There were a few uneasy moments when things weren't working and I started to wonder if there was some flaw in the design that would negate the whole approach. But the bugs always turned out to be relatively minor stuff. (Like transactions conflicting with themselves - oops!)
The new design doesn't write any changes to the database file till a transaction commits. This eliminated code that had to determine if data should be visible to a given transaction, and code that had to undo changes when the transaction aborted and rolled back. It does mean accumulating more data in memory, but memory is cheap these days. And simpler code is worth a lot.
Switching to serializable snapshot isolation, as described in Serializable Isolation for Snapshot Databases turned out pretty well. You still need to track reads and writes, but the advantage is that conflicts are detected during operations, rather than having to do a slow read validation process during commit (Especially since, at least in my design, commit is single threaded.) It was also nice to see that this approach is a bit more permissive than my previous design i.e. allows more concurrency.
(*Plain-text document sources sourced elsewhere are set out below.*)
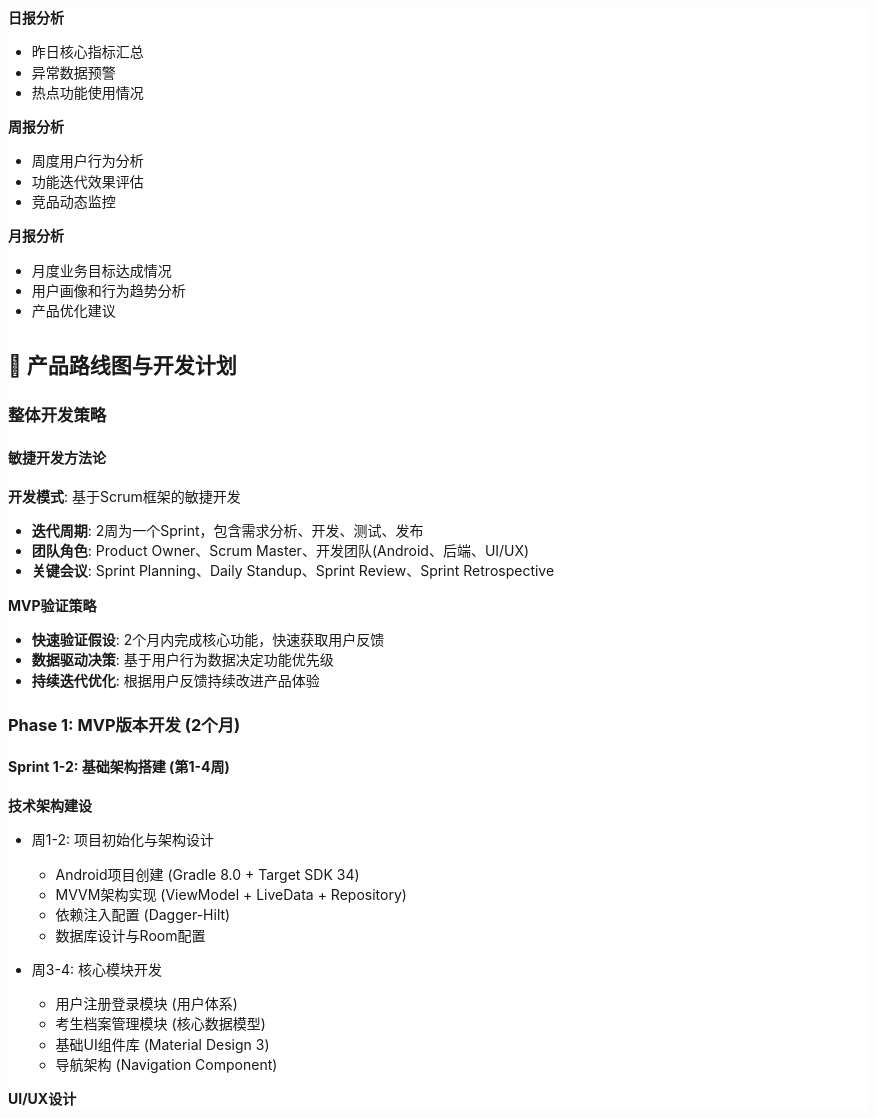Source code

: **日报分析**

- 昨日核心指标汇总
- 异常数据预警
- 热点功能使用情况

**周报分析**

- 周度用户行为分析
- 功能迭代效果评估
- 竞品动态监控

**月报分析**

- 月度业务目标达成情况
- 用户画像和行为趋势分析
- 产品优化建议

## 🚀 产品路线图与开发计划

### 整体开发策略

#### 敏捷开发方法论

**开发模式**: 基于Scrum框架的敏捷开发

- **迭代周期**: 2周为一个Sprint，包含需求分析、开发、测试、发布
- **团队角色**: Product Owner、Scrum Master、开发团队(Android、后端、UI/UX)
- **关键会议**: Sprint Planning、Daily Standup、Sprint Review、Sprint Retrospective

**MVP验证策略**

- **快速验证假设**: 2个月内完成核心功能，快速获取用户反馈
- **数据驱动决策**: 基于用户行为数据决定功能优先级
- **持续迭代优化**: 根据用户反馈持续改进产品体验

### Phase 1: MVP版本开发 (2个月)

#### Sprint 1-2: 基础架构搭建 (第1-4周)

**技术架构建设**

- 周1-2: 项目初始化与架构设计
  - Android项目创建 (Gradle 8.0 + Target SDK 34)
  - MVVM架构实现 (ViewModel + LiveData + Repository)
  - 依赖注入配置 (Dagger-Hilt)
  - 数据库设计与Room配置
  
- 周3-4: 核心模块开发
  - 用户注册登录模块 (用户体系)
  - 考生档案管理模块 (核心数据模型)
  - 基础UI组件库 (Material Design 3)
  - 导航架构 (Navigation Component)

**UI/UX设计**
It was exciting (in a geek way) to finally get to the whole point of this exercise - making Suneido multi-threaded. It's taken so much work to get to this point that you almost forget why you're doing it.
I've also gradually been making things thread-safe where needed. My approach to concurrency has been:
- keep as much data thread contained as possible, i.e. minimize shared data
- immutable data where possible
- persistent immutable data structures for multi-version (the equivalent of database snapshot isolation)
- concurrent data structures where applicable e.g. ConcurrentHashMap
- Java synchronized only for bottom level code that doesn't call any other application code (to avoid the possibility of deadlock and livelock)
The real test will be how scalable jSuneido is over multiple cores. My gut feeling is that the design should scale fairly well, but I'm not sure gut feelings are reliable in this area.
It's a funny feeling to be finally approaching the end of this project. There's still lots to do, but the big stuff is handled.